I don't understand how this scope works. How does the value of eg.i get modified in first when it is only modified in second?
EXAMPLE
var obj = {
first: function() {
var eg = {i: 0}; // eg equals 0 here
obj.second(eg);
obj.second(eg);
console.log(eg.i); // 2
},
second: function(eg) {
++eg.i;
}
};
How does eg.i get modified in the first function as well?
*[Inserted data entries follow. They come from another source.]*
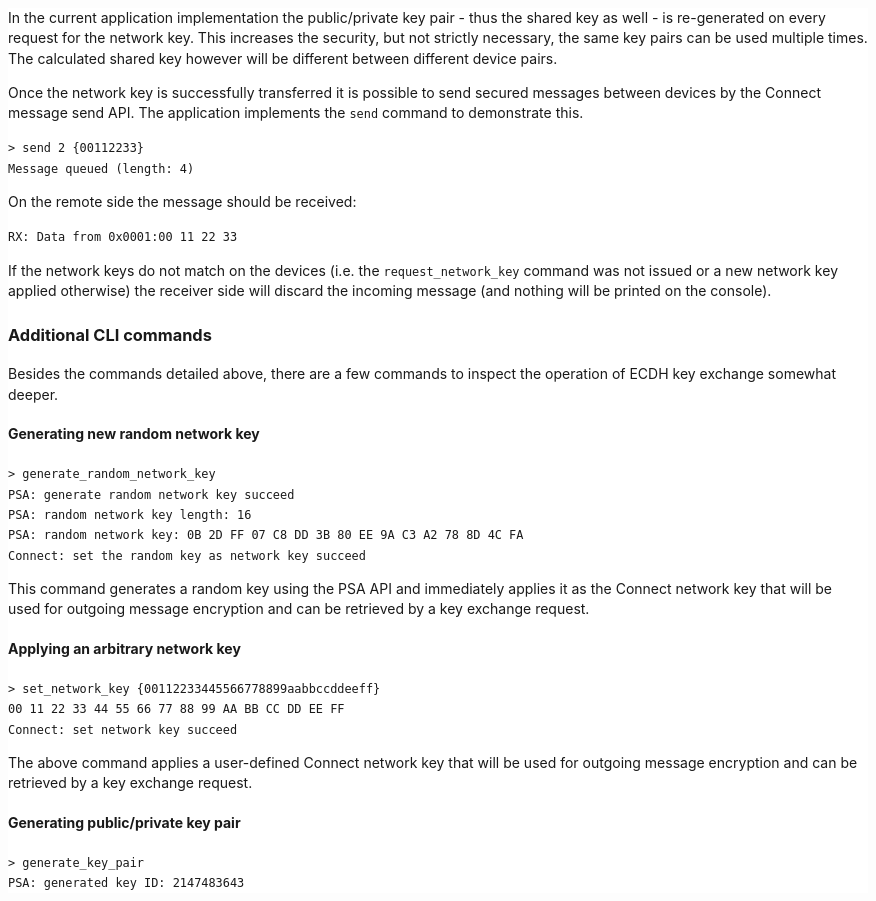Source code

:In the current application implementation the public/private key pair - thus the
shared key as well - is re-generated on every request for the network key. This
increases the security, but not strictly necessary, the same key pairs can be
used multiple times. The calculated shared key however will be different between
different device pairs.

Once the network key is successfully transferred it is possible to send secured
messages between devices by the Connect message send API. The application
implements the `send` command to demonstrate this.

```text
> send 2 {00112233}
Message queued (length: 4)
```

On the remote side the message should be received:

```text
RX: Data from 0x0001:00 11 22 33
```

If the network keys do not match on the devices (i.e. the `request_network_key`
command was not issued or a new network key applied otherwise) the receiver side
will discard the incoming message (and nothing will be printed on the console).

### Additional CLI commands

Besides the commands detailed above, there are a few commands to inspect the
operation of ECDH key exchange somewhat deeper.

#### Generating new random network key

```text
> generate_random_network_key
PSA: generate random network key succeed
PSA: random network key length: 16
PSA: random network key: 0B 2D FF 07 C8 DD 3B 80 EE 9A C3 A2 78 8D 4C FA
Connect: set the random key as network key succeed
```

This command generates a random key using the PSA API and immediately applies it
as the Connect network key that will be used for outgoing message encryption and
can be retrieved by a key exchange request.

#### Applying an arbitrary network key

```text
> set_network_key {00112233445566778899aabbccddeeff}
00 11 22 33 44 55 66 77 88 99 AA BB CC DD EE FF
Connect: set network key succeed
```

The above command applies a user-defined Connect network key that will be used
for outgoing message encryption and can be retrieved by a key exchange request.

#### Generating public/private key pair

```text
> generate_key_pair
PSA: generated key ID: 2147483643
```
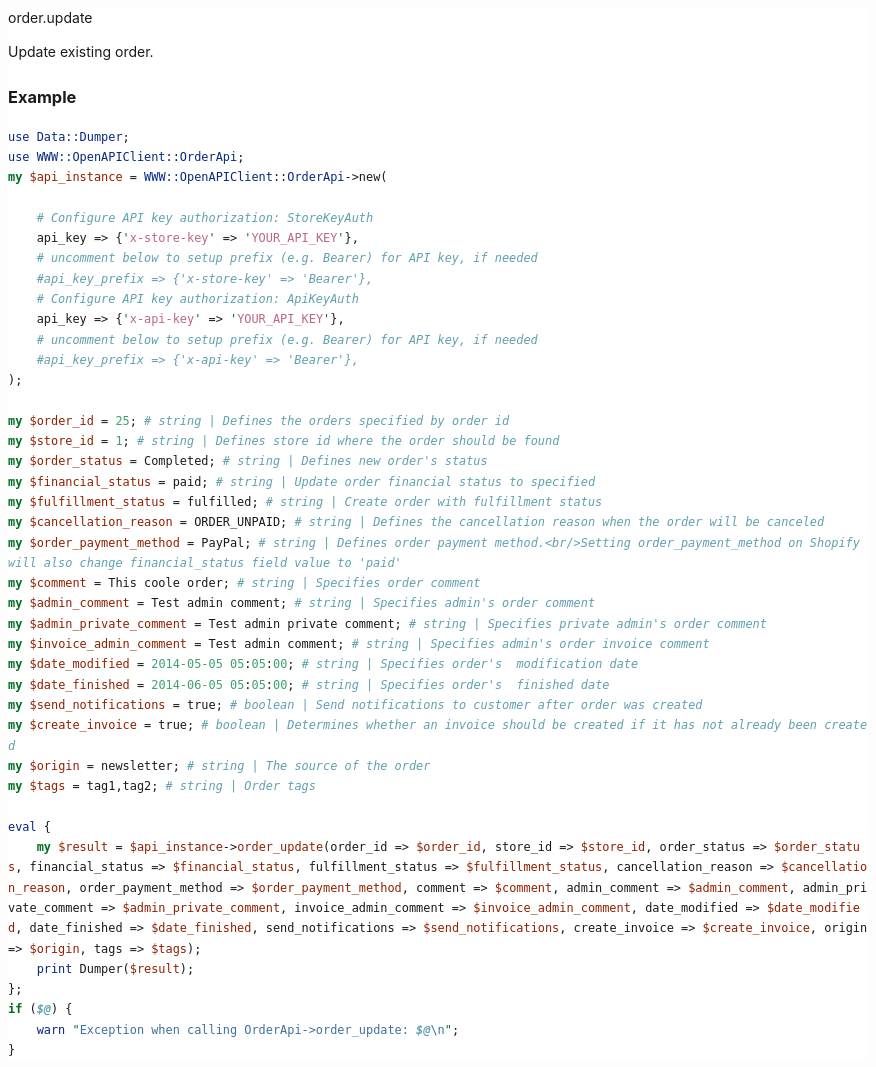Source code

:order.update

Update existing order.

### Example
```perl
use Data::Dumper;
use WWW::OpenAPIClient::OrderApi;
my $api_instance = WWW::OpenAPIClient::OrderApi->new(

    # Configure API key authorization: StoreKeyAuth
    api_key => {'x-store-key' => 'YOUR_API_KEY'},
    # uncomment below to setup prefix (e.g. Bearer) for API key, if needed
    #api_key_prefix => {'x-store-key' => 'Bearer'},
    # Configure API key authorization: ApiKeyAuth
    api_key => {'x-api-key' => 'YOUR_API_KEY'},
    # uncomment below to setup prefix (e.g. Bearer) for API key, if needed
    #api_key_prefix => {'x-api-key' => 'Bearer'},
);

my $order_id = 25; # string | Defines the orders specified by order id
my $store_id = 1; # string | Defines store id where the order should be found
my $order_status = Completed; # string | Defines new order's status
my $financial_status = paid; # string | Update order financial status to specified
my $fulfillment_status = fulfilled; # string | Create order with fulfillment status
my $cancellation_reason = ORDER_UNPAID; # string | Defines the cancellation reason when the order will be canceled
my $order_payment_method = PayPal; # string | Defines order payment method.<br/>Setting order_payment_method on Shopify will also change financial_status field value to 'paid'
my $comment = This coole order; # string | Specifies order comment
my $admin_comment = Test admin comment; # string | Specifies admin's order comment
my $admin_private_comment = Test admin private comment; # string | Specifies private admin's order comment
my $invoice_admin_comment = Test admin comment; # string | Specifies admin's order invoice comment
my $date_modified = 2014-05-05 05:05:00; # string | Specifies order's  modification date
my $date_finished = 2014-06-05 05:05:00; # string | Specifies order's  finished date
my $send_notifications = true; # boolean | Send notifications to customer after order was created
my $create_invoice = true; # boolean | Determines whether an invoice should be created if it has not already been created
my $origin = newsletter; # string | The source of the order
my $tags = tag1,tag2; # string | Order tags

eval {
    my $result = $api_instance->order_update(order_id => $order_id, store_id => $store_id, order_status => $order_status, financial_status => $financial_status, fulfillment_status => $fulfillment_status, cancellation_reason => $cancellation_reason, order_payment_method => $order_payment_method, comment => $comment, admin_comment => $admin_comment, admin_private_comment => $admin_private_comment, invoice_admin_comment => $invoice_admin_comment, date_modified => $date_modified, date_finished => $date_finished, send_notifications => $send_notifications, create_invoice => $create_invoice, origin => $origin, tags => $tags);
    print Dumper($result);
};
if ($@) {
    warn "Exception when calling OrderApi->order_update: $@\n";
}
```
When objects are passed in to functions in JS, they're passed in as references rather than values: http://snook.ca/archives/javascript/javascript_pass
As noted in my comment to Ahmed Nuaman's answer, saying that the argument is passed by reference is incorrect. Proving that is trivial:
function change (x) {
//"replace" x with a different object?
x = {
a : 4
};
}
var o = { a : 6 };
change(o);
console.log(o.a); //6
If the argument would truly have been passed by reference, o.a would have been 4. However, the argument is passed by the reference value - in this case, the value is simply and object.
And that's why you observed the symptoms presented in the question: When you directly modified the argument, the object passed in was changed.
It's as if you got some ice-cream, then went back to the stand to ask for an extra scoop of vanilla. You still have the same cup, but with that extra something. Using that analogy in the example above, you ask for a new vanilla ice-cream: you still have the old one, and that hasn't changed (well, it may have melted a bit). In a pass-by-reference scenario, you would've dumped your existing ice-cream, and got a brand new one.
As a final note: This is not about scoping rules in js. If eg wasn't passed to the second function, it would've been unavailable to it.
You're passing eg as a parameter to second. It might be easier to see if you renamed it:
second: function(x) {
++x.i;
}
It gets modified in the first function because you modify it with the second function.